Type             Size (bytes)
-------------  --------------
NoneType                   16
bool                       28
int (small)                28
int (large)                40
str (empty)                41
str ('a')                  42
str ('abc')                44
list (empty)               56
dict (empty)               64
set (empty)               216
tuple (empty)              40
list [1,2,3]               88
dict {'a':1}              184
set {1,2,3}               216


## `__slots__`

`__slots__` tells Python to store class instance attributes in a fixed-size array instead of a dynamic `__dict__ `dictionary. This eliminates per-instance dictionary overhead (~100-200 bytes saved per object) and speeds up attribute access.

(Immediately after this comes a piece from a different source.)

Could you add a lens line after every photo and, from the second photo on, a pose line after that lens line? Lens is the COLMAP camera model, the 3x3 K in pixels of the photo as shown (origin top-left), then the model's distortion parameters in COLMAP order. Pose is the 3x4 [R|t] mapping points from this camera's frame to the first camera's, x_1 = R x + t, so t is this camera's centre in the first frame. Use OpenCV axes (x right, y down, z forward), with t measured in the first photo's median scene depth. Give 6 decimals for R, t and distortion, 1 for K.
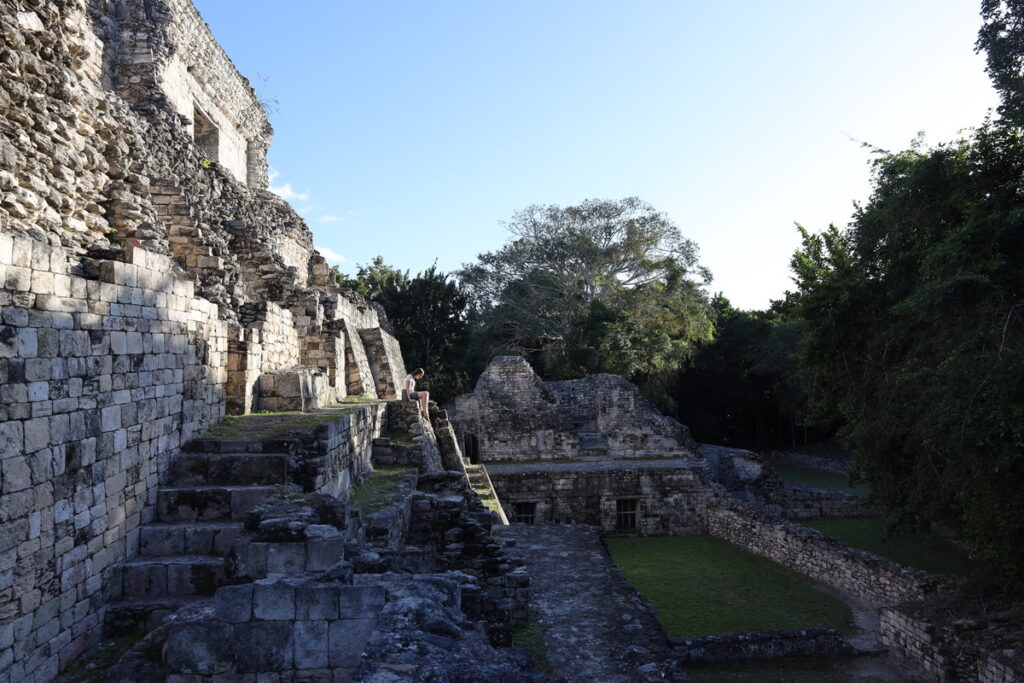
lens RADIAL K [[700.0, 0, 513.4], [0, 700.0, 342.0], [0, 0, 1]] dist [-0.006353, 0.008019]
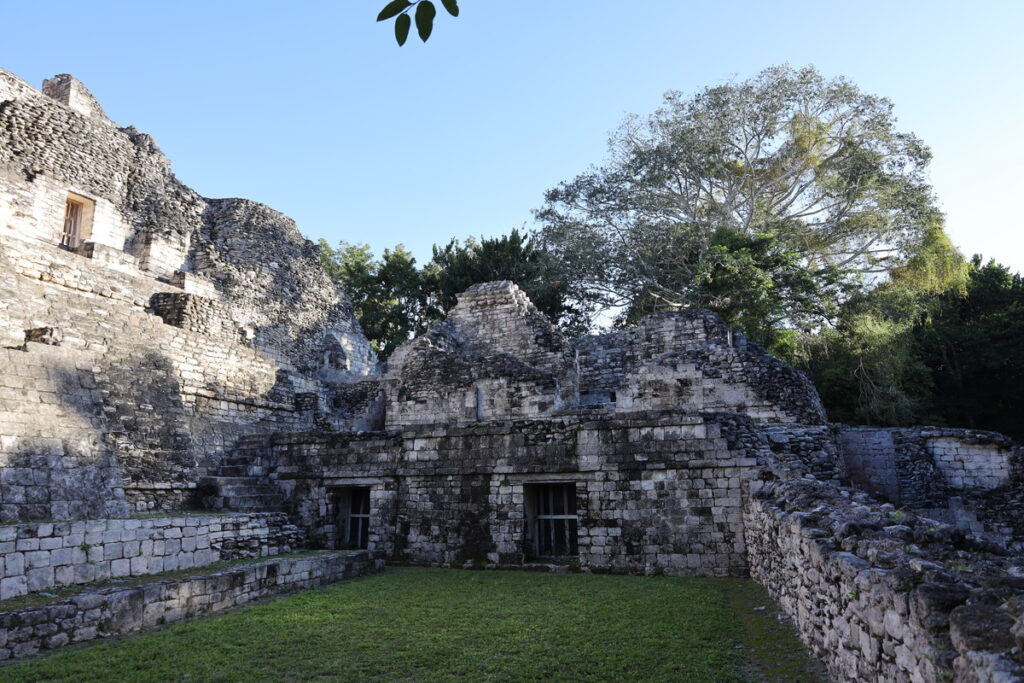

Equivalently, **you sacrifice Python's dynamic attribute creation for memory/speed gains.** It's a deliberate static vs dynamic trade-off.

In [5]:
class PointNormal:
    def __init__(self, x, y):
        self.x = x
        self.y = y


class PointSlots:
    __slots__ = ("x", "y")  # Fixed attributes only

    def __init__(self, x, y):
        self.x = x
        self.y = y


p_normal = PointNormal(1, 2)
p_slots = PointSlots(1, 2)

log.info(
    f"PointNormal size: {sys.getsizeof(p_normal) + sys.getsizeof(p_normal.__dict__)} bytes"
)
log.info(
    f"PointSlots size: {sys.getsizeof(p_slots) + sys.getsizeof(PointSlots.__slots__)} bytes"
)

PointNormal size: 344 bytes


PointSlots size: 104 bytes